Consider the following: Driving down a road with no posted speed limit, another motorist races past you. A block away you are pulled over and cited for speeding. You ask the speed limit, and the officer says, "Whatever I say it is. Today you were exceeding it."
The next day you drive slower, but are again cited. Day after day, no matter your speed, you are ticketed. Then you are sued by home owners along your route, who cite your accumulating tickets as evidence of a threat to their children. Your insurance company cancels your policy and you are fired from your job as a truck driver.
This may sound arbitrary and absurd, and it is. But this is the nightmare under which many businesses must now operate pursuant to the city's nuisance ordinance and its enforcement by the White administration.
Under the ordinance, city officials are given wide discretion as to what constitutes a nuisance. Odors are one example. The city has established no standards by which to determine if an odor is a nuisance. Consequently, inspectors take no measurements when they receive an odor complaint. The complaint alone is considered sufficient evidence, and the alleged source is cited.
By such arbitrary standards, any Houstonian can launch a complaint against any other citizen, and city officials will issue a citation. By such arbitrary standards, the whim of a disgruntled neighbor or an unhappy employee can result in a violation of the law. By such arbitrary standards, virtually any activity can be declared a nuisance. This is what Bill White--who sought more power under the nuisance ordinance--has unleashed on the city.
Nuisance laws can be valid, but they must be objective. The particular conditions that constitute a nuisance must be defined. The specific methods for measuring or identifying the offending activity must be clearly stated. As an example of a proper ordinance, the city code defines the acceptable decibel level of noise, how it is to be measured, and the times of day those levels apply. Such standards and methods are nowhere to be found in the code addressing odors.

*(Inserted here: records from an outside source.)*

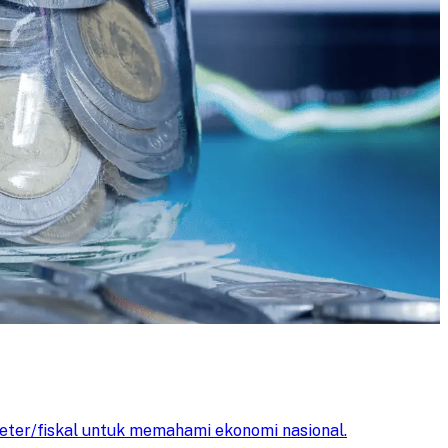
neter/fiskal untuk memahami ekonomi nasional.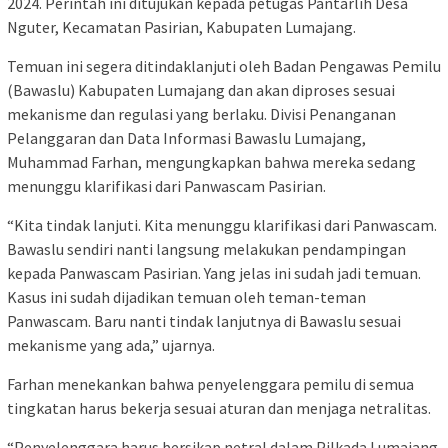
2024. Perintah ini ditujukan kepada petugas Pantarlih Desa
Nguter, Kecamatan Pasirian, Kabupaten Lumajang.
Temuan ini segera ditindaklanjuti oleh Badan Pengawas Pemilu
(Bawaslu) Kabupaten Lumajang dan akan diproses sesuai
mekanisme dan regulasi yang berlaku. Divisi Penanganan
Pelanggaran dan Data Informasi Bawaslu Lumajang,
Muhammad Farhan, mengungkapkan bahwa mereka sedang
menunggu klarifikasi dari Panwascam Pasirian.
“Kita tindak lanjuti. Kita menunggu klarifikasi dari Panwascam.
Bawaslu sendiri nanti langsung melakukan pendampingan
kepada Panwascam Pasirian. Yang jelas ini sudah jadi temuan.
Kasus ini sudah dijadikan temuan oleh teman-teman
Panwascam. Baru nanti tindak lanjutnya di Bawaslu sesuai
mekanisme yang ada,” ujarnya.
Farhan menekankan bahwa penyelenggara pemilu di semua
tingkatan harus bekerja sesuai aturan dan menjaga netralitas.
“Penyelenggara harus bersikap netral dalam Pilkada Lumajang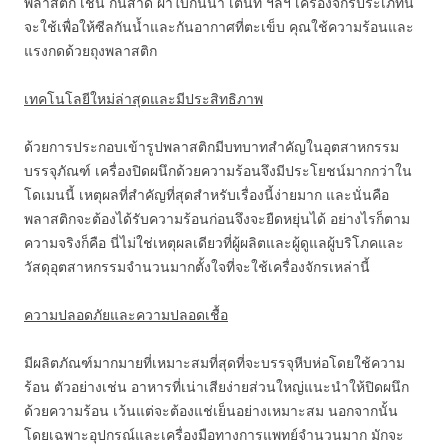
พลาสติก เช่น กันสาด ผ้าใบกันน้ำ เต็นท์ ฯลฯ เครื่องจักรประเภทนี้
จะใช้เพื่อให้ซีลกันน้ำและกันอากาศที่ตะเข็บ คุณใช้ความร้อนและ
แรงกดด้วยถุงพลาสติก
เทคโนโลยีใหม่ล่าสุดและมีประสิทธิภาพ
ด้วยการประกอบเข้ารูปพลาสติกมีบทบาทสำคัญในอุตสาหกรรม
บรรจุภัณฑ์ เครื่องปิดผนึกด้วยความร้อนจึงมีประโยชน์มากกว่าใน
โดเมนนี้ เหตุผลที่สำคัญที่สุดสำหรับเรื่องนี้ง่ายมาก และนั่นคือ
พลาสติกจะต้องได้รับความร้อนก่อนจึงจะยืดหยุ่นได้ อย่างไรก็ตาม
ความจริงก็คือ นี่ไม่ใช่เหตุผลเดียวที่ผู้ผลิตและผู้ดูแลผู้บริโภคและ
วัสดุอุตสาหกรรมจำนวนมากตั้งใจที่จะใช้เครื่องจักรเหล่านี้
ความปลอดภัยและความปลอดเชื้อ
มีผลิตภัณฑ์มากมายที่เหมาะสมที่สุดที่จะบรรจุหีบห่อโดยใช้ความ
ร้อน ตัวอย่างเช่น อาหารที่เน่าเสียง่ายส่วนใหญ่แนะนำให้ปิดผนึก
ด้วยความร้อน เว้นแต่จะต้องแช่เย็นอย่างเหมาะสม นอกจากนั้น
โดยเฉพาะอุปกรณ์และเครื่องมือทางการแพทย์จำนวนมาก มักจะ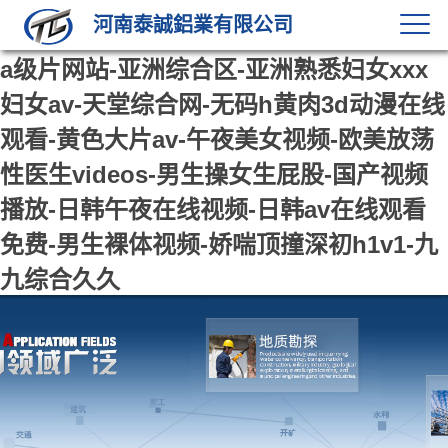
河南泰誠鋁業有限公司
a级片网站-亚洲综合区-亚洲熟悉妇女xxx
妇女av-天堂综合网-无码h黄肉3d动漫在线
观看-黄色大片av-午夜美女视频-欧美放荡
性医生videos-男生操女生屁股-国产视频
播放-日韩午夜在线视频-日韩av在线观看
免费-男生裸体视频-娇喘顶撞深初h1v1-九
九综合久久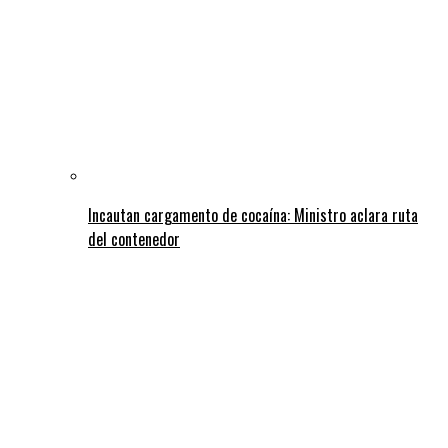
Incautan cargamento de cocaína: Ministro aclara ruta
del contenedor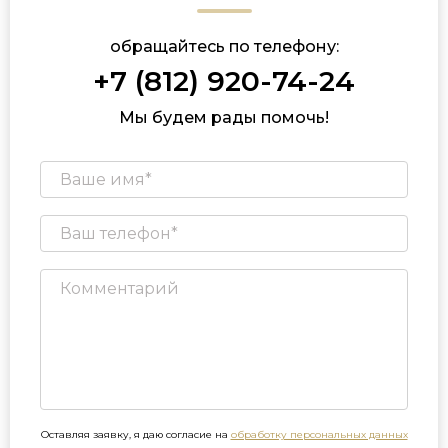
обращайтесь по телефону:
+7 (812) 920-74-24
Мы будем рады помочь!
Оставляя заявку, я даю согласие на
обработку персональных данных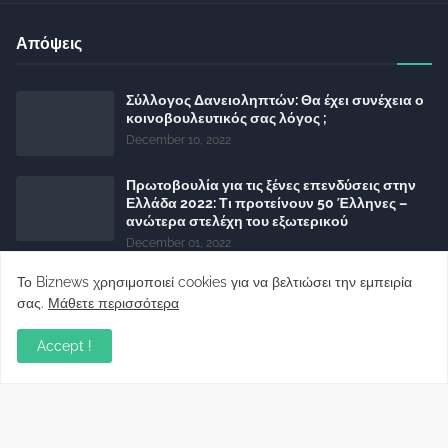
Απόψεις
Σύλλογος Δανειοληπτών: Θα έχει συνέχεια ο
κοινοβουλευτικός σας λόγος ;
December 10, 2022
Πρωτοβουλία για τις ξένες επενδύσεις στην
Ελλάδα 2022: Τι προτείνουν 50 Έλληνες –
ανώτερα στελέχη του εξωτερικού
December 01, 2022
Φορείς: Αθέτηση της δέσμευσης της
Το Biznews χρησιμοποιεί cookies για να βελτιώσει την εμπειρία
Κυβέρνησης για το άδικο για καταναλωτές
σας.
Μάθετε περισσότερα
και επιχειρήσεις και εκτός Ευρωπαϊκής
πραγματικότητας “ψηφιακό χαράτσι”
Accept !
November 22, 2022
Δανειολήπτες ελβετικού φράγκου:
Συνάντηση με την Ευρωπαϊκή Επιτροπή
October 06, 2022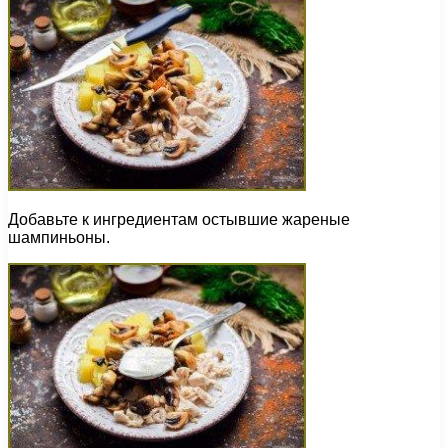
Добавьте к ингредиентам остывшие жареные
шампиньоны.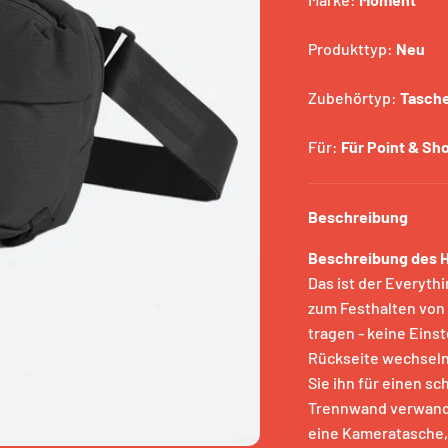
en
r
Produkttyp:
Neu
Zubehörtyp:
Tasch
ets Education
Für:
Für Point & Sh
ein
R SALE
Beschreibung
Beschreibung des H
Das ist der Everythi
zum Festhalten von
tragen - keine Eins
Rückseite wechseln.
Sie ihn für einen s
Trennwand verwande
eine Kameratasche,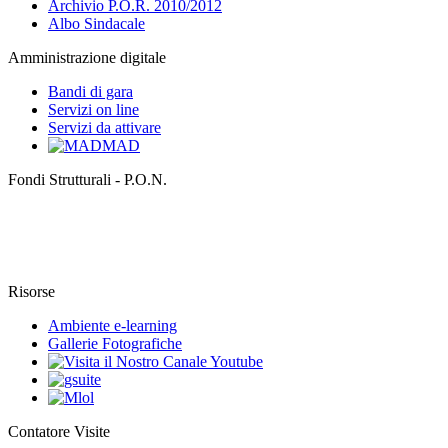
Archivio P.O.R. 2010/2012
Albo Sindacale
Amministrazione digitale
Bandi di gara
Servizi on line
Servizi da attivare
MAD
Fondi Strutturali - P.O.N.
Risorse
Ambiente e-learning
Gallerie Fotografiche
Contatore Visite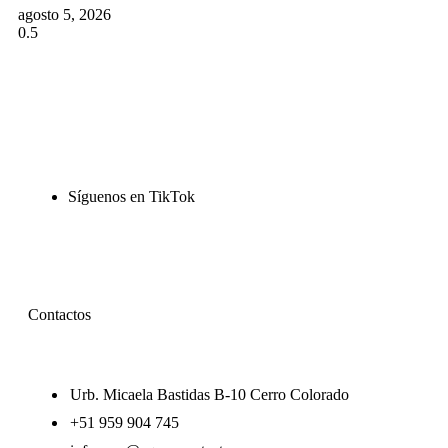
agosto 5, 2026
Síguenos en TikTok
Contactos
Urb. Micaela Bastidas B-10 Cerro Colorado
+51 959 904 745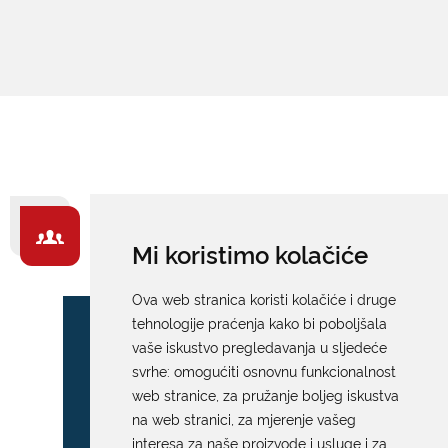
ZA GRAĐANE -
Mi koristimo kolačiće
IZDVAJAMO
Ova web stranica koristi kolačiće i druge
tehnologije praćenja kako bi poboljšala
vaše iskustvo pregledavanja u sljedeće
svrhe:
omogućiti osnovnu funkcionalnost
web stranice
,
za pružanje boljeg iskustva
na web stranici
,
za mjerenje vašeg
interesa za naše proizvode i usluge i za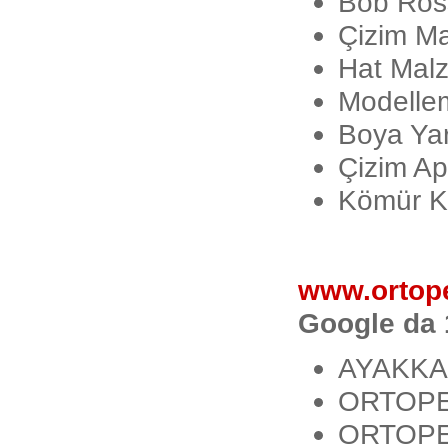
Bob Ross
Çizim Ma
Hat Malz
Modellem
Boya Yar
Çizim Ap
Kömür K
www.ortope
Google da 
AYAKKA
ORTOPE
ORTOPE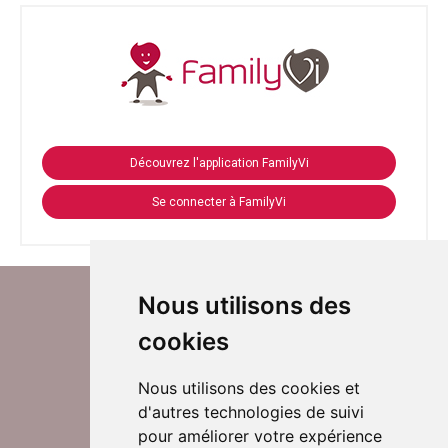
Découvrez l'application FamilyVi
Se connecter à FamilyVi
Nous utilisons des
cookies
Nous utilisons des cookies et
d'autres technologies de suivi
Suivez-nous sur Twitter
pour améliorer votre expérience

For decades the city has made no secret of its desire to regulate land-use. While voters have rejected zoning three times, city officials have continued to seek other means to control land-use in the city, including restrictions on sexually-oriented businesses, the sign ordinance, the landscaping ordinance, controls on smoking, and now the nuisance ordinance.
The only legitimate purpose of government is the protection of individual rights, including property rights. Government dictates regarding how property owners may use their land is a violation of their rights; doing so by using undefined standards is wielding arbitrary power.
The United States Constitution limits the powers of government. The nuisance ordinance does the exact opposite--it grants to city officials virtually unlimited powers to control the activities of individuals. If someone complains that your property use is a nuisance, city officials regard that complaint alone as sufficient evidence. If they receive "too many" complaints--and they will arbitrarily decide how many is “too many”--they may seek to close your business.
If you think that this is hyperbole, ask the owners of the El Rondo Motor Lodge, The Penthouse Club, or CES Environmental Services. Each of these businesses--as well as many others--were targeted by the White administration and subjected to ongoing harassment with the express purpose of shutting them down. Harassment of businesses will not likely cease merely because White is now trying to spread his tactics throughout the state--his henchmen remain at the helm of many city departments.
Today the city is aiming its guns at "outcast" businesses--hot sheet" hotels, sexually--oriented businesses, and industrial waste processors. Tomorrow it could be your neighborhood pub, or the convenience store down the street, or any number of businesses. Today the city is targeting unpopular businesses; tomorrow it could be you.
Any Houstonian who values his freedom should demand that city officials disclose their methods and procedures for enforcing the nuisance ordinance. Anything less leaves us all under a constant threat.